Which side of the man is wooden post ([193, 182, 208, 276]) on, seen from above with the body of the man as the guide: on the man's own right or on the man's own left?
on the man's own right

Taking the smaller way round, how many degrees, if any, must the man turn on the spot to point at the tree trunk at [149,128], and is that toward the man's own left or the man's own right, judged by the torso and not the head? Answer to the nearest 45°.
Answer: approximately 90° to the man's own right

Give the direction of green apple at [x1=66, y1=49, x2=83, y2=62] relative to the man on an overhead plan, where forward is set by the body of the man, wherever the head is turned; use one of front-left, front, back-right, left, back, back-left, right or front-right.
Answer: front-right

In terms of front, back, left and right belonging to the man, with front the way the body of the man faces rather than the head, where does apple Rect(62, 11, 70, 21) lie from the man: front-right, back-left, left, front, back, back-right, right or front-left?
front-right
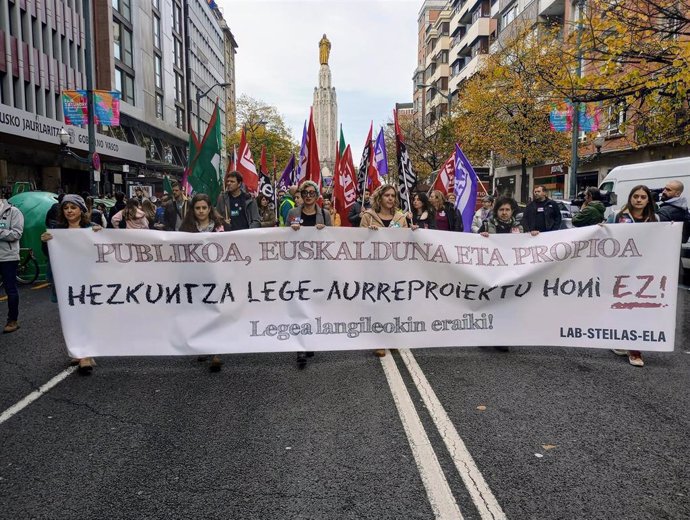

### Requirement
Copy out the part of the items that opens with the line containing "In terms of" and runs through the end of the items, both ends included, as a numbered list without blank lines. Leave out the pictures.

### Problem solution
1. In terms of front, back, left and right belonging to the man, with front the way the body of the man faces rather than the head, where does apple Rect(62, 11, 70, 21) lie from the man: front-right, back-left, left, front, back, back-right, right or front-left?
2. front-right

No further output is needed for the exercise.